セグメンテーションとは
画像のセグメンテーションとは,画像から注目している領域を切り取る ということです.例えば,細胞の画像が与えられたとき,その画像から細胞部分と背景部分とを区別することは,非常に重要です.
一見,二値化すれば終わりのように思いますが,画像処理の分野では,画像にノイズが含まれる場合を考慮する必要があり,簡単にはいきません. ここで力を発揮するのが,画像のセグメンテーションです.
画像のセグメンテーションには,いくつか手法があります.
- Snakes
- Level set 法
- Deep Learning に基づく方法
ここではその中でも,Level set 法と呼ばれる方法を紹介したいと思います.
Level set 法
Level set 法とは,Osher やSethean によって開発された,セグメンテーションの枠組みです.この枠組みでは,領域の内部,外部をLevel set 関数と呼ばれる陰関数$\phi$の符号によって表現します. 具体的には
\begin{equation} \phi(r,t) < 0 \ \ r \in \Omega \end{equation}
\begin{equation}
\phi(r,t) =0 \ \ r \in \partial \Omega
\end{equation}
\begin{equation}
\phi(r,t) >0 \ \ r \notin \Omega
\end{equation}
とします.Level set 関数には,領域の個数などの事前情報が必要ないといったメリットがあります.
Level set 法の更新則
ここで更新の仕方をざっと説明したいと思います.
\begin{align} \phi(r+dr,t+dt) - \phi(r,t) = 0 \end{align} \begin{align} \therefore \ \frac{\partial \phi}{\partial t} + v\cdot \nabla \phi =0 \end{align}
この式はHamilton-Jacobi 方程式と呼ばれ,様々なところで目にすると思います.
ここで,上の$v$は更新速度であり,評価関数の微分によって計算されます.
実装
大まかな理論に関して説明したところで,具体的に画像のセグメンテーションを行いましょう. 今回は,Github で公開されていた,Python のプログラムを用いてみます.
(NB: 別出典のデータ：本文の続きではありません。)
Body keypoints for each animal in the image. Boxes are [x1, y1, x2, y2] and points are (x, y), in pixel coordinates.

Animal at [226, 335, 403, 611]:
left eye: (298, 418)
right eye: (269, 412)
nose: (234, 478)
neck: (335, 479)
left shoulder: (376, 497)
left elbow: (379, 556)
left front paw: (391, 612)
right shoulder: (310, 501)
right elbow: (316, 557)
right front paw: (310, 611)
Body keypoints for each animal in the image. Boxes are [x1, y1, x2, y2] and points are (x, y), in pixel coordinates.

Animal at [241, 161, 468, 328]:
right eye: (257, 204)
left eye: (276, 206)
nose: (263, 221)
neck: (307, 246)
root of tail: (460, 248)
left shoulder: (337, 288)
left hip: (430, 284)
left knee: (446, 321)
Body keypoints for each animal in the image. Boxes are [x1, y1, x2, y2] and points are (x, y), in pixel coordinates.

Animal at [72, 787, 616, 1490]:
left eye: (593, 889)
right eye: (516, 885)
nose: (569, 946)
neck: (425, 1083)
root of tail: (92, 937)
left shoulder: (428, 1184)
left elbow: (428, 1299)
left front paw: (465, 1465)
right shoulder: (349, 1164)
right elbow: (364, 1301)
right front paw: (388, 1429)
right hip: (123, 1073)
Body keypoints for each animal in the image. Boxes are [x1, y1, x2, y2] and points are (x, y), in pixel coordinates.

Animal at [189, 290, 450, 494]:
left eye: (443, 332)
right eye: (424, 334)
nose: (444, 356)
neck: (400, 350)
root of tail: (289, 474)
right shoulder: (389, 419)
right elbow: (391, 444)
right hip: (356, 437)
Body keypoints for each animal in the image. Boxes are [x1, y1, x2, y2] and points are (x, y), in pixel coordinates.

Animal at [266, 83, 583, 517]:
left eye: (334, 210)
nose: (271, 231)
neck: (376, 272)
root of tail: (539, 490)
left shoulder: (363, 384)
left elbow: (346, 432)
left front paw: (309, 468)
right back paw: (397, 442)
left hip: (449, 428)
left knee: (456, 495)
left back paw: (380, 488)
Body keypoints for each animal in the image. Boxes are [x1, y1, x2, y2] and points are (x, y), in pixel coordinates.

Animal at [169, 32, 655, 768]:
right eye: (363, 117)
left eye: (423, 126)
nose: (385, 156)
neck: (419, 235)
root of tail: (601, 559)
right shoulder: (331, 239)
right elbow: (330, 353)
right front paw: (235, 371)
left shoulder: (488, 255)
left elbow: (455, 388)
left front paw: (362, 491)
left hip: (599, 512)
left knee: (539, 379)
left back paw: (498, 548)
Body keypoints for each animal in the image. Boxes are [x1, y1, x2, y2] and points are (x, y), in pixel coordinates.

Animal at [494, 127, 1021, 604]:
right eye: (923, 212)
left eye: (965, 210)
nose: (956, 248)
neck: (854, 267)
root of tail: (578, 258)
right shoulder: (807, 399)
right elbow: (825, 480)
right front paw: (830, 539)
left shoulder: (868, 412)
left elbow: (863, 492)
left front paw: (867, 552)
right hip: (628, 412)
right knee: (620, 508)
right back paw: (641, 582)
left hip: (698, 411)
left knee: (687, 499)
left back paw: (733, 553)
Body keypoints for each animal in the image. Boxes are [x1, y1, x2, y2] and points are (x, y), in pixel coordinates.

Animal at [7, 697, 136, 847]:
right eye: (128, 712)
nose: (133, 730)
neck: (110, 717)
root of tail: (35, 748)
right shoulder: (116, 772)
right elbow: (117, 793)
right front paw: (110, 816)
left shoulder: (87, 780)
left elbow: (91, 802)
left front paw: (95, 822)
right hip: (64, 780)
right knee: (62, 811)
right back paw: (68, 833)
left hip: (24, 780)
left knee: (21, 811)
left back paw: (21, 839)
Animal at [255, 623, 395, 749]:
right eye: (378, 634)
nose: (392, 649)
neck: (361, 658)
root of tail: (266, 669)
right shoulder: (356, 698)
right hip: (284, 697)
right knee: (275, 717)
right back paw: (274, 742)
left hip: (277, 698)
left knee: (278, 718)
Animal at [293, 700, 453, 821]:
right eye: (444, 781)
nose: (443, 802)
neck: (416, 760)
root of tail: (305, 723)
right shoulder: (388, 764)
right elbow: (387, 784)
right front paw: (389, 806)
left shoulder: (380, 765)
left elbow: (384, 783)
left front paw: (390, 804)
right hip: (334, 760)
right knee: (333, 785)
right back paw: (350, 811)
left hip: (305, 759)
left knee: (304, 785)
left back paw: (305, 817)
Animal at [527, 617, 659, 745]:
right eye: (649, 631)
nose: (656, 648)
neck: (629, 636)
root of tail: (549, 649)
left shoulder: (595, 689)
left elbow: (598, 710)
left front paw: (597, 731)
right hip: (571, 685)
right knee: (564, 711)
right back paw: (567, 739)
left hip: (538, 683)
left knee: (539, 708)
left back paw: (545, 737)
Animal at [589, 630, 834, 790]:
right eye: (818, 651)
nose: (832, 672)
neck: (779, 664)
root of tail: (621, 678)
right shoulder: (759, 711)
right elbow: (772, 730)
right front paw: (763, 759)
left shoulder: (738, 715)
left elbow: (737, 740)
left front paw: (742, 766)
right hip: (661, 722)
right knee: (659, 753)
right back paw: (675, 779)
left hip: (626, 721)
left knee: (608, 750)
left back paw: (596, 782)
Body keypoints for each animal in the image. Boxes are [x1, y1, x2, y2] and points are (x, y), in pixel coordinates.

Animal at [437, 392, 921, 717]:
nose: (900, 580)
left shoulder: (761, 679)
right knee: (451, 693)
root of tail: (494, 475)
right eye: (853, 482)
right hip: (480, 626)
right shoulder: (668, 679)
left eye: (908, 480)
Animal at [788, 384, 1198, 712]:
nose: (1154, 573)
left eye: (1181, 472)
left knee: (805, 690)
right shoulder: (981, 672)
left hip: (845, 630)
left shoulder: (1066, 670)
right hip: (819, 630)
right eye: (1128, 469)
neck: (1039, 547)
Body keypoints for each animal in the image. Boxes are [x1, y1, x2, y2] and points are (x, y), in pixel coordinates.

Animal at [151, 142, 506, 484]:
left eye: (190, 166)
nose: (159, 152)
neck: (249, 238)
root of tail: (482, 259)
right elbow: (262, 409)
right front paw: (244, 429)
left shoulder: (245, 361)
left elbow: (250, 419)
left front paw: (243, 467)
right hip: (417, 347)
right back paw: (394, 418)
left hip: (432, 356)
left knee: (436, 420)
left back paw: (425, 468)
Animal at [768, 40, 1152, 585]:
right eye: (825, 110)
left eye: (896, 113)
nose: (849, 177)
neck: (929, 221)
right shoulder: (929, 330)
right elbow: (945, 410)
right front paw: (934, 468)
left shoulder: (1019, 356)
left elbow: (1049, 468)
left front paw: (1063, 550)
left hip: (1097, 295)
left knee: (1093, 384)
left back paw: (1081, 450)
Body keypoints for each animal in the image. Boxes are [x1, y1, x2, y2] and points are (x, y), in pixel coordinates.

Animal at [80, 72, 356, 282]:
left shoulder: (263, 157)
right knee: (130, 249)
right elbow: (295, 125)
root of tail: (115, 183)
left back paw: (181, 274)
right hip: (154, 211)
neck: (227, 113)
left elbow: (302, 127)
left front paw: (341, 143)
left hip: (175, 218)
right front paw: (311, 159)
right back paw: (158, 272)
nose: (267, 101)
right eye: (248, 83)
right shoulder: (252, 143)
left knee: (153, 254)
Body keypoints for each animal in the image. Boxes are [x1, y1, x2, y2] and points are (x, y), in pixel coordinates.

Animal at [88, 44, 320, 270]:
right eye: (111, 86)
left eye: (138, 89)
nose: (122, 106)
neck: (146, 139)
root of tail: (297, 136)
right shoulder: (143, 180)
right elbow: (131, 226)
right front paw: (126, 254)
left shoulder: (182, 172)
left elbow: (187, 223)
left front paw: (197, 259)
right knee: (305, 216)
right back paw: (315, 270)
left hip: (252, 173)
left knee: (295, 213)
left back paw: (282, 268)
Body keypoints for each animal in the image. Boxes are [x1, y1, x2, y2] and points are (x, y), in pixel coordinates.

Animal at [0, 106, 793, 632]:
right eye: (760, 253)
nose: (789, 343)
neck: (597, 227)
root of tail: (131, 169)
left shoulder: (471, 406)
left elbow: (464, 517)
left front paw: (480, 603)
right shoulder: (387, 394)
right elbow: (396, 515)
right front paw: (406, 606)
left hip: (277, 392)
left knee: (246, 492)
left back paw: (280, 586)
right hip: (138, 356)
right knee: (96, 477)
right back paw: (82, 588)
Chan-Vese Level set では以下のコスト関数を最小化します.
\begin{align} E(C) = \mu_1 \int_{\rm inside} |I(x,y)-c_1|dxdy + \mu_2 \int_{\rm outside} |I(x,y)-c_2|dxdy + \alpha \kappa \end{align}
この式の意味は
- 第一項: 内部の輝度値($c_1$)と画像の輝度値($I(x,y)$)との差分
- 第二項: 外部の輝度値($c_2$)と画像の輝度値($I(x,y)$)との差分
- 第三項: 曲線の曲率項(安定して更新するため)
です.つまり,内部と外部の輝度値を決めておくことで,外部の輪郭の抽出ができるということですね.